Los compatriotas más necesitados, por su parte, están siendo atendidos por el Estado con la mayor asignación de recursos reales en toda la historia. Los trabajadores formales pueden –y lo están haciendo con responsabilidad- discutir sus condiciones de trabajo y salariales con las patronales en un marco respeto total, sin una intervención estatal en las discusiones como hace tiempo no se da en el país.

Los empresarios, liderados por el sector agropecuario, comenzaron a advertir que se irá desmontando progresivamente el “país corralito” donde cazaban libremente y que deberán focalizar sus esfuerzos en modernizar sus plantas, conseguir mercados y detectar nichos donde su potencia competitiva tenga mayores chances –que, al fin y al cabo, es su responsabilidad en la economía-.

Estamos en el medio de los ruidos de la transformación. Hay ecos del pasado que de a ratos pretenden renacer, pero son impotentes ante la marcha de la realidad. Hace unos meses lo mostraron con el intento de Ley “antidespidos” –cuya sanción constituía un perverso obstáculo a la recuperación económica del país- y en las postrimerías del año con la estrambótica reforma del impuesto a las ganancias, que dejaba sin financiamiento al presupuesto que esos mismos legisladores habían votado apenas dos meses antes. Ambas iniciativas fueron encarriladas por la conjunción de responsabilidades del gobierno nacional, de los gobiernos provinciales y de las propias organizaciones gremiales.

Por eso el horizonte es promisorio. Quedan, por supuesto, compatriotas que en el maremágnum de los debates se han retrasado y deben atenderse, especialmente aquellos que no forman parte del mercado formal de trabajo. Quienes viven de changas, de trabajos informales, de ocupaciones esporádicas, necesitan mayor atención, especialmente si desenvuelven tareas artesanales y de oficios y no pertenecen al colectivo receptor de ayudas sociales.

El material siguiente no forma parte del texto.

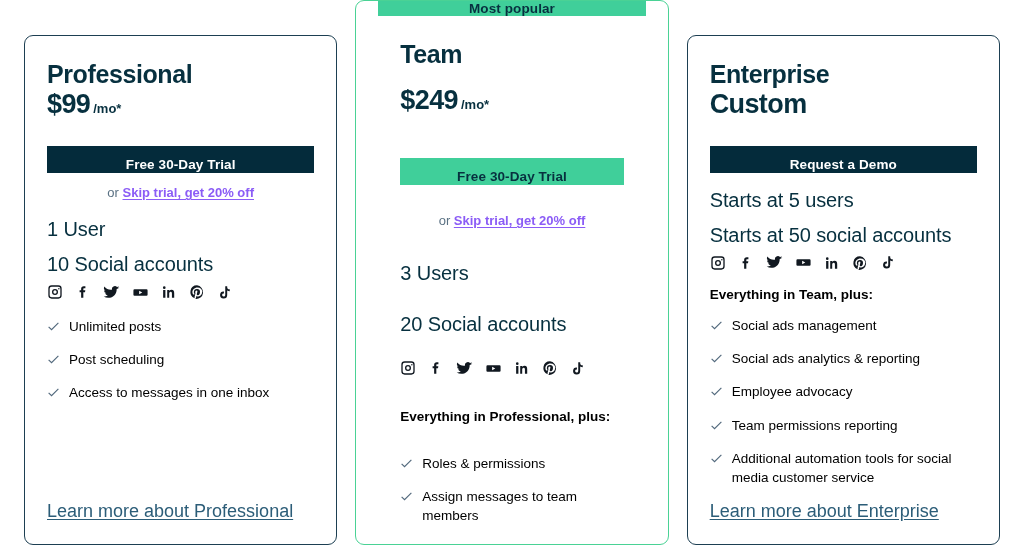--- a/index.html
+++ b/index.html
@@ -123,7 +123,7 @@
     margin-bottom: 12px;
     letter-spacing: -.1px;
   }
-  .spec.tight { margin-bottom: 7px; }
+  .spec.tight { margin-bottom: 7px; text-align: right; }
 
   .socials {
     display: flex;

Por último, también aquellos que desde esta columna hemos considerado muchas veces los motores reales del crecimiento sostenible, los emprendedores, deberán ser atendidos con políticas públicas que respeten, defiendan y promuevan su esfuerzo. La mayoría de ellos son cuentapropistas o pequeños empresarios y no es necesario recordar que la ideología predominante en el país desde hace décadas los castiga por todos los flancos: fiscal, financiero, reglamentario y aduanero. Hasta ahora han recibido un trato dual, pero está claro que están lejos de recibir el trato público que se merecen. En la nueva economía son los únicos creadores de actividades económicas masivas y consistentes, más que las grandes inversiones de capitales tecnológicamente intensivos, pero de escasa incidencia en el empleo masivo.

El balance final del primer año de Cambiemos es alentador. Más allá de las políticas públicas puntuales en las diferentes áreas, que como en cualquier gobierno muestran los claroscuros propios de cualquier actividad humana, el rumbo global es el correcto. Lo que hubiera parecido difícil al comenzar el gobierno –sortear el campo minado sin contar con mayorías parlamentarias, sin fuerza gremial propia y con empresarios cultores de la secular mentalidad rentística de más de ocho décadas- se está mostrando como posible.

Falta mucho, especialmente en los reflejos polarizantes que suelen olvidar los matices con los que se construye un país y que existen en todos los espacios. Sin embargo, luego de varias décadas y a pesar de esos reflejos que testimonian los coletazos del pasado, el saldo global se parece a un país que está buscando, en su diversidad y en su forma de procesar conflictos, el camino para volver a la normalidad de una democracia funcionando.